## 読解用本文

横展開攻撃の脅威
企業や組織の持つ重要秘密情報を侵害しようとするサイバー攻撃について、重要機密を保持している機器に直接侵入しようとするのではなく、まずは攻撃対象組織のネットワーク機器のどれかを攻略して拠点とし、その拠点機器を足掛かりに組織のネットワーク伝いに次第に重要機器に近づき「横展開」(Lateral Movement)の脅威が近年問題になっています。日本では、2019年に三菱電機が中国拠点で受けた侵入が日本国内の重要拠点まで横展開されてしまい、国の安全保障に関わる情報まで漏洩した可能性があるのではと騒がれて、この「横展開」が大きく注目されるようになりました。
典型的な横展開の概要図(JP/CERTの解説記事より)
サイバー攻撃の横展開は、検知や自動対応が非常に困難なことが知られています。JPCEDRT/CCから出されている攻撃者の行動を追跡せよにおいても検知が難しい理由としてウイルス対策ソフトやIDSでの検知が不可能になるよう、Windows(OS)の標準コマンドと正規ツールが攻撃の横展開に用いられるからと説明されています(下図)。
横展開検知が困難な理由([JP/CERTの解説記事](https://www.jpcert.or.jp/present/2018/20171109codeblue2017_ja.pdf)より)
また、攻撃者が最初の侵入に成功した後、横展開して情報奪取を目指した行動をするまでに、何も行動をしない潜伏期間があることも少なくありません。シンガポールの最大医療グループSignHealthで、そのグループ医療機関の受診患者150万人の名前、国民登録IDカード(NRIC)番号、住所、生年月日、人種、性別が漏洩した事件では、ウイルス検知ソフトの検知を回避した方法で最初の端末が侵入された後、横展開が始まるのは3ヵ月以上も経ってから、情報奪取を目指した重要サーバーへの攻撃が始まるのは9ヵ月も過ぎてからでした。
異常を知るには「普段の状態を知っておく」ことが必要
侵入者の横展開行動そのものの検知が難しいとなると、組織の管理するネット端末によるネットワーク通信を記録・統計解析して、通常業務では行われない、普通でない通信がないかをモニターすることが必要になってきます。横展開が行われると、本来業務では無関係なはずの端末間、端末-サーバ間で本来業務では使われないプロトコルの通信が行われたり、一つの端末間から部門を越えて多数の端末・サーバへの通信が行われたりするようになります。

## データ抜粋
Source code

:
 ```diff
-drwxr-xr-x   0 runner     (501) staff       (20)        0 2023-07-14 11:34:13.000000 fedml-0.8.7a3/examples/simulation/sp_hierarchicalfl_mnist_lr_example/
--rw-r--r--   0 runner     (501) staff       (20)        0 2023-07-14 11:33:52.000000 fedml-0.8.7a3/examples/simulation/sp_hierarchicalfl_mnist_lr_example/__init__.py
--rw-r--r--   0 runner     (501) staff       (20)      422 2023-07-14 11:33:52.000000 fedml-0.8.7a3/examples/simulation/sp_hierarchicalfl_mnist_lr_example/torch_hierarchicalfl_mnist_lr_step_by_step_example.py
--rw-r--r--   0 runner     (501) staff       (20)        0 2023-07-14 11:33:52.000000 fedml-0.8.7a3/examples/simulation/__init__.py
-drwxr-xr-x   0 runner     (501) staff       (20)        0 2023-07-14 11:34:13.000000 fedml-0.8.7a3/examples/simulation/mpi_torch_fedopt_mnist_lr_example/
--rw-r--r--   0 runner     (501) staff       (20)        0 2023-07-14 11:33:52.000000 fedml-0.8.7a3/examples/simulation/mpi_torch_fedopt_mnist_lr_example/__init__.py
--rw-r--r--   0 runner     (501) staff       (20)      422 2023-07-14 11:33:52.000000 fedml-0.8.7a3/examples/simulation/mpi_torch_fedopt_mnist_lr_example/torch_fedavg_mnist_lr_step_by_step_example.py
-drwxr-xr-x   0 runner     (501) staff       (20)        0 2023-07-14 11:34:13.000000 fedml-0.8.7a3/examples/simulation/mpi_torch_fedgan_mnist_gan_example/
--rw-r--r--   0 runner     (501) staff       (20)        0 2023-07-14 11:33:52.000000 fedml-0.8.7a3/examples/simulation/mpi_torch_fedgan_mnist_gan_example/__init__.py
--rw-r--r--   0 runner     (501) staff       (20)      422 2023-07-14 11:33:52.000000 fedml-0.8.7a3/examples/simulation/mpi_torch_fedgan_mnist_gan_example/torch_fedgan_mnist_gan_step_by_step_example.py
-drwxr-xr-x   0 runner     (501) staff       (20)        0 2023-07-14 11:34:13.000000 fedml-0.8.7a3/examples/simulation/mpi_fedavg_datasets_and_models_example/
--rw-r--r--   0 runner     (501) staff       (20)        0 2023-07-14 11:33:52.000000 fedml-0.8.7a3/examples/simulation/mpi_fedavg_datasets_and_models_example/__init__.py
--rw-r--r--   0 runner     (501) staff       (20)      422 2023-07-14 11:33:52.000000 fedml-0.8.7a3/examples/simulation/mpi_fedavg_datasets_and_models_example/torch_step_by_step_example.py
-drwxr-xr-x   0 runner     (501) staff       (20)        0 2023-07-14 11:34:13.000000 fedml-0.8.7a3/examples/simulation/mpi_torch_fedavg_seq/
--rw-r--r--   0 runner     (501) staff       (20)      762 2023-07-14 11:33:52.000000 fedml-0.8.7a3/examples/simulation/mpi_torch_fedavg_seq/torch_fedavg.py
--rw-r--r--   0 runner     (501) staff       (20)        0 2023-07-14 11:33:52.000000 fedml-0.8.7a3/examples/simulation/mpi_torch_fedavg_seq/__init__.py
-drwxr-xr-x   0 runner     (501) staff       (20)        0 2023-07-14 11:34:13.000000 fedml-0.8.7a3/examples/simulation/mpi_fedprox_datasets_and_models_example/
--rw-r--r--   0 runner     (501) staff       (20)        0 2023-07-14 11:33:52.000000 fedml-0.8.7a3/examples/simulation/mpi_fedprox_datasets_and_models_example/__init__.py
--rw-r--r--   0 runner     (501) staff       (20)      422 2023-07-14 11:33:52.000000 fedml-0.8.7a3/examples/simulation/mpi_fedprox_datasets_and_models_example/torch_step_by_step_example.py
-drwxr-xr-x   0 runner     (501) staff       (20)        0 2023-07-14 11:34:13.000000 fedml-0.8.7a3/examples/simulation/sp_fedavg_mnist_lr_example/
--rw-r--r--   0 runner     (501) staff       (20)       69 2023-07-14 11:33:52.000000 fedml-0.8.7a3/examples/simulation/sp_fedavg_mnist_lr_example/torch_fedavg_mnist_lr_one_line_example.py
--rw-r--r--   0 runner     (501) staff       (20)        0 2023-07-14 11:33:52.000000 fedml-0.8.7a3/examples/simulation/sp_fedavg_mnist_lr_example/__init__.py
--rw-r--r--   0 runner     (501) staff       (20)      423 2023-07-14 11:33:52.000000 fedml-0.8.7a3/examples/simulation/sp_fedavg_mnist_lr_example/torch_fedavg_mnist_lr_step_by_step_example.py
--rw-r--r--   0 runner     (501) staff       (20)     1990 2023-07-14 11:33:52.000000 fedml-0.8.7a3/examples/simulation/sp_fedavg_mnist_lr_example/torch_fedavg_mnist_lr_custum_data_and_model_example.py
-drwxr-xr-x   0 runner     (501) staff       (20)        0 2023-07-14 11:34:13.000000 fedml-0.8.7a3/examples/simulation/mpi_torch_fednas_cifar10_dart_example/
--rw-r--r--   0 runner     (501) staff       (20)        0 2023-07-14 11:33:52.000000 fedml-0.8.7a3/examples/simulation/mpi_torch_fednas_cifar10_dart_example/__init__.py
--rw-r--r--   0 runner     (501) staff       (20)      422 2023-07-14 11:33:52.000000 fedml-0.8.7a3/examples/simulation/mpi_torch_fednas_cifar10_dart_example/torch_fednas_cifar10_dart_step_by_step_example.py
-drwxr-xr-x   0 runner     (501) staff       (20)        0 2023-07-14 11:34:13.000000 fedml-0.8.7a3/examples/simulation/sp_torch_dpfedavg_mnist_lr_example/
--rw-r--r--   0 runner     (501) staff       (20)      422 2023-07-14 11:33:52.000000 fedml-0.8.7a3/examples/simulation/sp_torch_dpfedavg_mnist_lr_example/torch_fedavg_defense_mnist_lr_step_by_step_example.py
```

## 課題内容
A - 横展開攻撃についての本文によると、横展開の検知が難しいのは、攻撃に何が用いられるからだと説明されていますか。
B - 横展開攻撃についての本文を、最後の文の後から書き続けなさい。

## 課題の解答
A - Windows(OS)の標準コマンドと正規ツールが攻撃の横展開に用いられるからです。

B -
こうした「普通でない通信」は、大抵の場合、あからさまではないちょっとした変化の兆候でしかなく、業務として取り組んでいる通信に紛れています。だからこそ、単独のイベントについてリアルタイムで通常と異常とを判定する侵入検知やウイルスチェックでは見つけられないのです。これは怪しいのではないかという通信は、データを蓄積して統計的に処理することによって見つけることができ、さらにその「怪しい通信傾向」が、本当に異常なのか、あくまで通常の変動範囲なのかを見極めるためには、蓄積されたデータを深堀して多角的に調査していく必要があります。
これらのプロセスを経て「普通でない通信」を見つけるためには、まずは、常時ネットワーク通信やsyslogを可能な限り全て蓄積し、定期的に統計処理して「普通の通信状態」を把握し、また「怪しい通信傾向」を見いだせるようにしておくことが必要です。
このようなデータ蓄積・統計処理には、SolitonNKのようなそれ用のシステムで、「組織のネットワーク通信全体を蓄積・定期的な状態チェック」をしておくのが良いことになります。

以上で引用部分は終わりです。